I haven't been able to get up after i showered
"Okay. I'll go take a shower myself and then I'll make us something to eat, alright?"
She was next to you all the time that night. She didn't ask you nothing the whole time, just putting the food for you and then sitting there on the floor so you could eat together. Abby didn't come too close because she knew the temperature wasn't ideal and you both didn't had the money to get an air-conditioning yet, she just stated that you could come to her when you felt comfortable to do so and offered her hand to be held in the mean time.
After an impossible to count amount of time, you rested your head on her thigh, still quiet and watching the cartoon.
"Oh my God, Dooffenschmirtz' building looks so much like Ferb. Like, the shape... I never noticed that before", she muttered more to herself, but the fact brought a chuckle out of you. And as simple as it was, it made her chest a little bit warmer; to see you slowly relaxing and regulating.
"Do you want to sleep on our bed or here on the living room, babe?" She asked after a long time, because it was getting late and soon you'd have to sleep.
The living room was cooler than your room, and the mattress could be so hot during the night you'd wake up all sweaty and sticky - if the heat during the day was painful, waking up on drenched sheets would make you so so much worst. And you had that traveling mattress, you could put it on the floor and stay there for the rest of the night, next to the living room window.
"I can stay on the couch so you won't be alone", she added.
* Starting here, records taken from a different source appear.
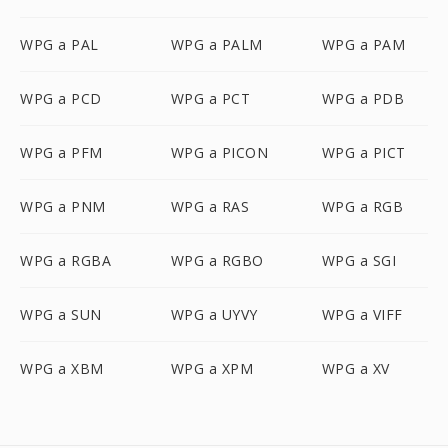
WPG a PAL
WPG a PALM
WPG a PAM
WPG a PCD
WPG a PCT
WPG a PDB
WPG a PFM
WPG a PICON
WPG a PICT
WPG a PNM
WPG a RAS
WPG a RGB
WPG a RGBA
WPG a RGBO
WPG a SGI
WPG a SUN
WPG a UYVY
WPG a VIFF
WPG a XBM
WPG a XPM
WPG a XV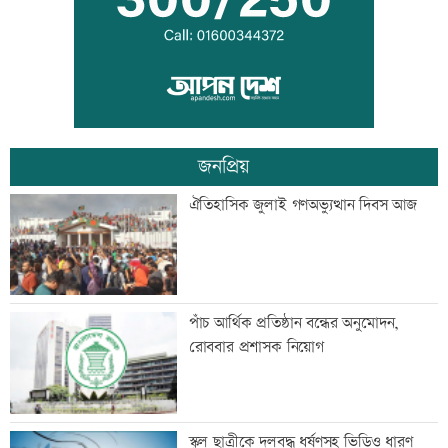
‘দেশ পরিচালনায় সরকার ব্যর্থ হলে তখন
সমালোচনা করবেন’
জনপ্রিয়
স্থগিত আলিম পরীক্ষার বিষয়সমূহের সূচি
ঐতিহাসিক জুলাই গণঅভ্যুত্থান দিবস আজ
প্রকাশ
বিপিএলে খেলতে চায় শ্রীলঙ্কার ফ্র্যাঞ্চাইজি
পাঁচ আর্থিক প্রতিষ্ঠান বন্ধের অনুমোদন,
রোববার প্রশাসক নিয়োগ
বাঁশখালীতে প্রধানমন্ত্রী
স্কুল ছাত্রীকে দলবদ্ধ ধর্ষণসহ ভিডিও ধারণ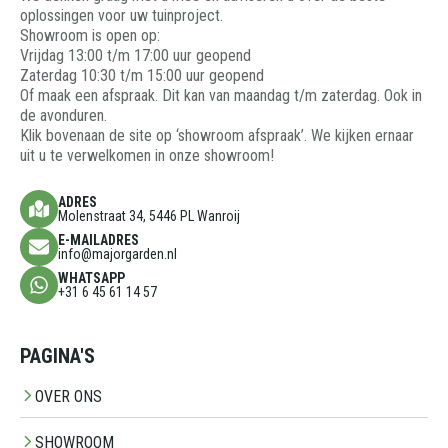
oplossingen voor uw tuinproject.
Showroom is open op:
Vrijdag 13:00 t/m 17:00 uur geopend
Zaterdag 10:30 t/m 15:00 uur geopend
Of maak een afspraak. Dit kan van maandag t/m zaterdag. Ook in
de avonduren.
Klik bovenaan de site op ‘showroom afspraak’. We kijken ernaar
uit u te verwelkomen in onze showroom!
ADRES
Molenstraat 34, 5446 PL Wanroij
E-MAILADRES
info@majorgarden.nl
WHATSAPP
+31 6 45 61 14 57
PAGINA'S
OVER ONS
SHOWROOM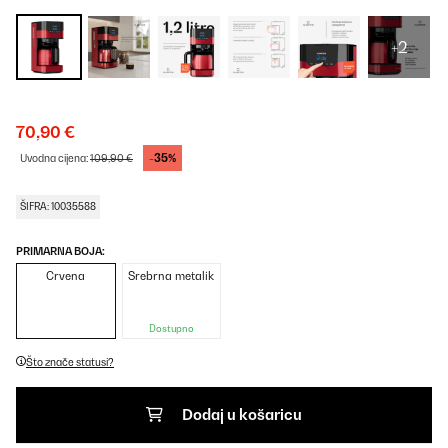
+2
70,90 €
-35%
Uvodna cijena:
109,90 €
ŠIFRA: 10035588
PRIMARNA BOJA:
Crvena
Srebrna metalik
Dostupno
Što znače statusi?
Dodaj u košaricu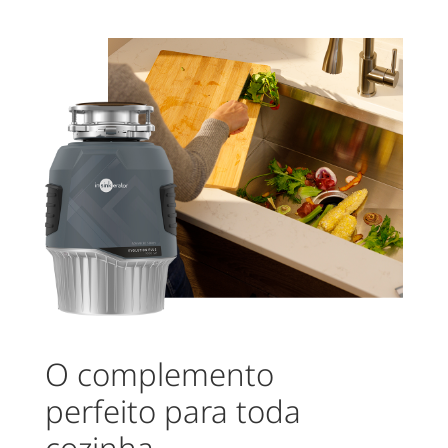
O complemento
perfeito para toda
cozinha.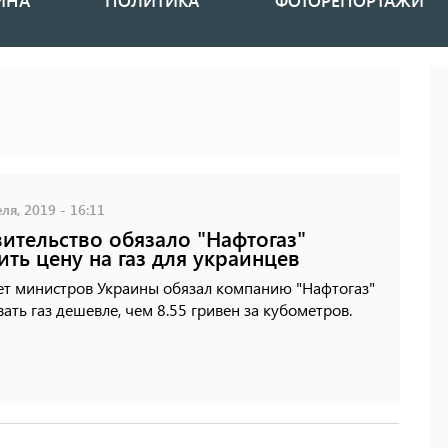
ИНА
ПОЛИТИКА
ФОТОРЕПОРТАЖИ
ля, 2019 - 16:11
ительство обязало "Нафтогаз"
ить цену на газ для украинцев
ет министров Украины обязал компанию "Нафтогаз"
ать газ дешевле, чем 8.55 гривен за кубометров.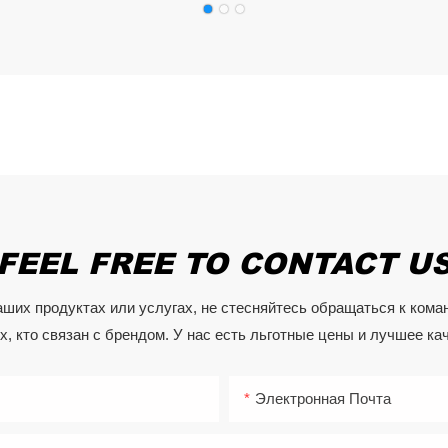
FEEL FREE TO CONTACT U
наших продуктах или услугах, не стесняйтесь обращаться к ком
, кто связан с брендом. У нас есть льготные цены и лучшее ка
Электронная Почта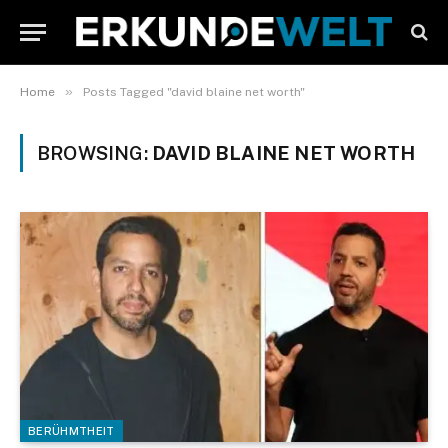
»
Home
Posts Tagged "david blaine net worth"
BROWSING:
DAVID BLAINE NET WORTH
BERÜHMTHEIT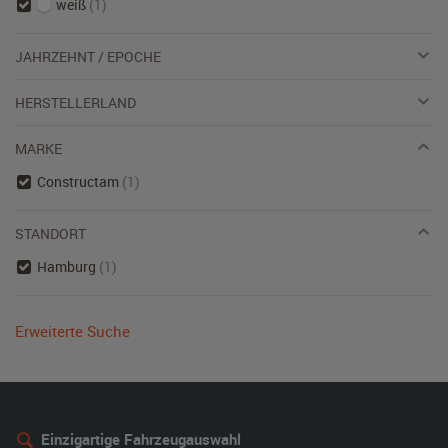
weiß
(1)
JAHRZEHNT / EPOCHE
HERSTELLERLAND
MARKE
Constructam
(1)
STANDORT
Hamburg
(1)
Erweiterte Suche
Einzigartige Fahrzeugauswahl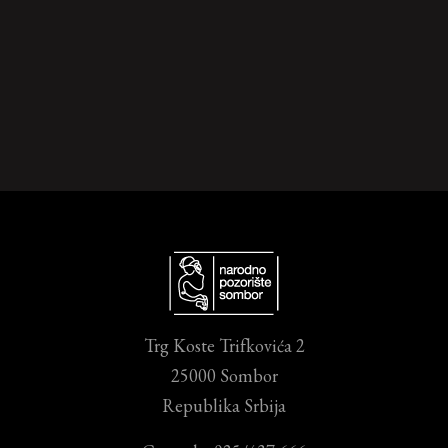
Trg Koste Trifkovića 2
25000 Sombor
Republika Srbija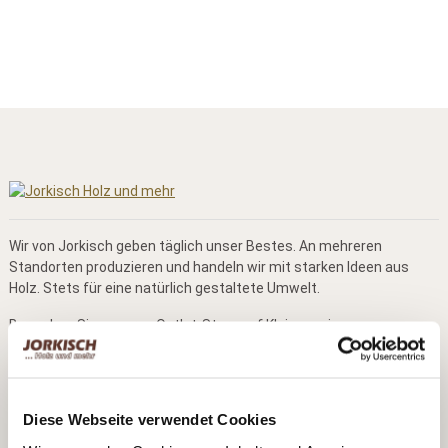
Wir von Jorkisch geben täglich unser Bestes. An mehreren
Standorten produzieren und handeln wir mit starken Ideen aus
Holz. Stets für eine natürlich gestaltete Umwelt.
Besuchen Sie unseren Outlet-Store auf Kleinanzeigen:
Kontaktdaten
Diese Webseite verwendet Cookies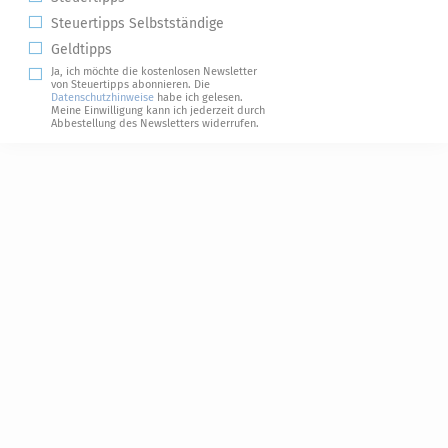
Steuertipps Selbstständige
Geldtipps
Ja, ich möchte die kostenlosen Newsletter
von Steuertipps abonnieren. Die
Datenschutzhinweise
habe ich gelesen.
Meine Einwilligung kann ich jederzeit durch
Abbestellung des Newsletters widerrufen.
I guess I'll sleep here. We can fix the area to be more comfortable. I'll help you.
You stood slowly and the place was soon being organized to better accommodate you both. She got some pillows and thin sheets, you padded the simple mattress and covered the couch with a duvet to make it more comfortable for Abby.
That night she slept with her hand between yours, and you felt so grateful for having someone that would be with you through those times. You kept caressing her hand with your thumb because the stim was soothing you, untill you fell asleep with some cool wind coming from the restless city night.